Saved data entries
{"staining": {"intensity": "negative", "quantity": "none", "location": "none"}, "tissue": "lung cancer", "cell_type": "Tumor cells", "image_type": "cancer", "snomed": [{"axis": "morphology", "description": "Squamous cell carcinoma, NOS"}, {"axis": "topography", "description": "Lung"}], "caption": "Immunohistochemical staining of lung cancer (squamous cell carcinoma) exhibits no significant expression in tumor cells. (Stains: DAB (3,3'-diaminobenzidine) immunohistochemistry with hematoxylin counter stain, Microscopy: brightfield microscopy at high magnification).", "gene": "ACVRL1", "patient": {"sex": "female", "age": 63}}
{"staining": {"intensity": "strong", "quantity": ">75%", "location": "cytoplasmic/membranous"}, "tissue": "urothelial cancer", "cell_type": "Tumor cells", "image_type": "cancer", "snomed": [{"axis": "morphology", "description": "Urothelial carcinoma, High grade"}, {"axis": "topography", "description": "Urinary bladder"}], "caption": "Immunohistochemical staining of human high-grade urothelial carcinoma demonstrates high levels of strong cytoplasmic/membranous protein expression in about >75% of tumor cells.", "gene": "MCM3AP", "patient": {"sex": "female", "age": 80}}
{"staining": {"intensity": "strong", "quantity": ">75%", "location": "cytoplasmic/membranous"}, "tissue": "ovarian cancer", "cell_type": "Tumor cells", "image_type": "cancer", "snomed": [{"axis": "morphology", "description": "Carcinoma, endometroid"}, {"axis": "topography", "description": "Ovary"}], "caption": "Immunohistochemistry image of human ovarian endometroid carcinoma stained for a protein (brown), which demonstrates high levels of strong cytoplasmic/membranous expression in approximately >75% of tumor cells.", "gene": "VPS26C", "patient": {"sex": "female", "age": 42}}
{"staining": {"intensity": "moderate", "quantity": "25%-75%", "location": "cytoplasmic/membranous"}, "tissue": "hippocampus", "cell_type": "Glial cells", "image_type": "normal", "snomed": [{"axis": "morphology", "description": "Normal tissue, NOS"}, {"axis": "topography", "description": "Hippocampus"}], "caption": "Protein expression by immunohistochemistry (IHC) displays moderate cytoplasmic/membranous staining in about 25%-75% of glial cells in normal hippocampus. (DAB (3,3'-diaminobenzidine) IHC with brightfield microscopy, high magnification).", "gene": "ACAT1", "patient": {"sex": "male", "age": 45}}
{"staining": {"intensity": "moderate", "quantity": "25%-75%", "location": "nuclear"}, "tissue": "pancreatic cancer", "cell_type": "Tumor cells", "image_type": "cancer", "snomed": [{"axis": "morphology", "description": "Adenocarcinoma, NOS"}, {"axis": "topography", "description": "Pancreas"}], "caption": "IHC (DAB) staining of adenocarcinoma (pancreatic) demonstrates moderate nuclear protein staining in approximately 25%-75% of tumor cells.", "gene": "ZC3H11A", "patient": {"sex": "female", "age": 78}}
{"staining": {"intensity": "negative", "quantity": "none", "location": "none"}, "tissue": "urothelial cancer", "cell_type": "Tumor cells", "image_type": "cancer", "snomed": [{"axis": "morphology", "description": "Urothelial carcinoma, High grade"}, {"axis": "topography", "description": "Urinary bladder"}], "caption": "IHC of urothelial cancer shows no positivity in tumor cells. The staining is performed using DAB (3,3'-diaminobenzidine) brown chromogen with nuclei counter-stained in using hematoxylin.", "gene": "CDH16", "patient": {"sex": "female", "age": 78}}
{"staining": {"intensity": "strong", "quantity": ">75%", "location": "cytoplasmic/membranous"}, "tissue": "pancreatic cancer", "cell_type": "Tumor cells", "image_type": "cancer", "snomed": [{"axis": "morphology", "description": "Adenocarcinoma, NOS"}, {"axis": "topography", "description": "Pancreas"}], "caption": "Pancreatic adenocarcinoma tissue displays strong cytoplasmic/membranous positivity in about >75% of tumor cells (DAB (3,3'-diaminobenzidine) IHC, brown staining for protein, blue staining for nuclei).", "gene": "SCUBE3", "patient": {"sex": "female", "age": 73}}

◆ Exercise ◆
Print each line of the data exactly. Keep all of it.

◆ Exercise answer ◆
{"staining": {"intensity": "negative", "quantity": "none", "location": "none"}, "tissue": "lung cancer", "cell_type": "Tumor cells", "image_type": "cancer", "snomed": [{"axis": "morphology", "description": "Squamous cell carcinoma, NOS"}, {"axis": "topography", "description": "Lung"}], "caption": "Immunohistochemical staining of lung cancer (squamous cell carcinoma) exhibits no significant expression in tumor cells. (Stains: DAB (3,3'-diaminobenzidine) immunohistochemistry with hematoxylin counter stain, Microscopy: brightfield microscopy at high magnification).", "gene": "ACVRL1", "patient": {"sex": "female", "age": 63}}
{"staining": {"intensity": "strong", "quantity": ">75%", "location": "cytoplasmic/membranous"}, "tissue": "urothelial cancer", "cell_type": "Tumor cells", "image_type": "cancer", "snomed": [{"axis": "morphology", "description": "Urothelial carcinoma, High grade"}, {"axis": "topography", "description": "Urinary bladder"}], "caption": "Immunohistochemical staining of human high-grade urothelial carcinoma demonstrates high levels of strong cytoplasmic/membranous protein expression in about >75% of tumor cells.", "gene": "MCM3AP", "patient": {"sex": "female", "age": 80}}
{"staining": {"intensity": "strong", "quantity": ">75%", "location": "cytoplasmic/membranous"}, "tissue": "ovarian cancer", "cell_type": "Tumor cells", "image_type": "cancer", "snomed": [{"axis": "morphology", "description": "Carcinoma, endometroid"}, {"axis": "topography", "description": "Ovary"}], "caption": "Immunohistochemistry image of human ovarian endometroid carcinoma stained for a protein (brown), which demonstrates high levels of strong cytoplasmic/membranous expression in approximately >75% of tumor cells.", "gene": "VPS26C", "patient": {"sex": "female", "age": 42}}
{"staining": {"intensity": "moderate", "quantity": "25%-75%", "location": "cytoplasmic/membranous"}, "tissue": "hippocampus", "cell_type": "Glial cells", "image_type": "normal", "snomed": [{"axis": "morphology", "description": "Normal tissue, NOS"}, {"axis": "topography", "description": "Hippocampus"}], "caption": "Protein expression by immunohistochemistry (IHC) displays moderate cytoplasmic/membranous staining in about 25%-75% of glial cells in normal hippocampus. (DAB (3,3'-diaminobenzidine) IHC with brightfield microscopy, high magnification).", "gene": "ACAT1", "patient": {"sex": "male", "age": 45}}
{"staining": {"intensity": "moderate", "quantity": "25%-75%", "location": "nuclear"}, "tissue": "pancreatic cancer", "cell_type": "Tumor cells", "image_type": "cancer", "snomed": [{"axis": "morphology", "description": "Adenocarcinoma, NOS"}, {"axis": "topography", "description": "Pancreas"}], "caption": "IHC (DAB) staining of adenocarcinoma (pancreatic) demonstrates moderate nuclear protein staining in approximately 25%-75% of tumor cells.", "gene": "ZC3H11A", "patient": {"sex": "female", "age": 78}}
{"staining": {"intensity": "negative", "quantity": "none", "location": "none"}, "tissue": "urothelial cancer", "cell_type": "Tumor cells", "image_type": "cancer", "snomed": [{"axis": "morphology", "description": "Urothelial carcinoma, High grade"}, {"axis": "topography", "description": "Urinary bladder"}], "caption": "IHC of urothelial cancer shows no positivity in tumor cells. The staining is performed using DAB (3,3'-diaminobenzidine) brown chromogen with nuclei counter-stained in using hematoxylin.", "gene": "CDH16", "patient": {"sex": "female", "age": 78}}
{"staining": {"intensity": "strong", "quantity": ">75%", "location": "cytoplasmic/membranous"}, "tissue": "pancreatic cancer", "cell_type": "Tumor cells", "image_type": "cancer", "snomed": [{"axis": "morphology", "description": "Adenocarcinoma, NOS"}, {"axis": "topography", "description": "Pancreas"}], "caption": "Pancreatic adenocarcinoma tissue displays strong cytoplasmic/membranous positivity in about >75% of tumor cells (DAB (3,3'-diaminobenzidine) IHC, brown staining for protein, blue staining for nuclei).", "gene": "SCUBE3", "patient": {"sex": "female", "age": 73}}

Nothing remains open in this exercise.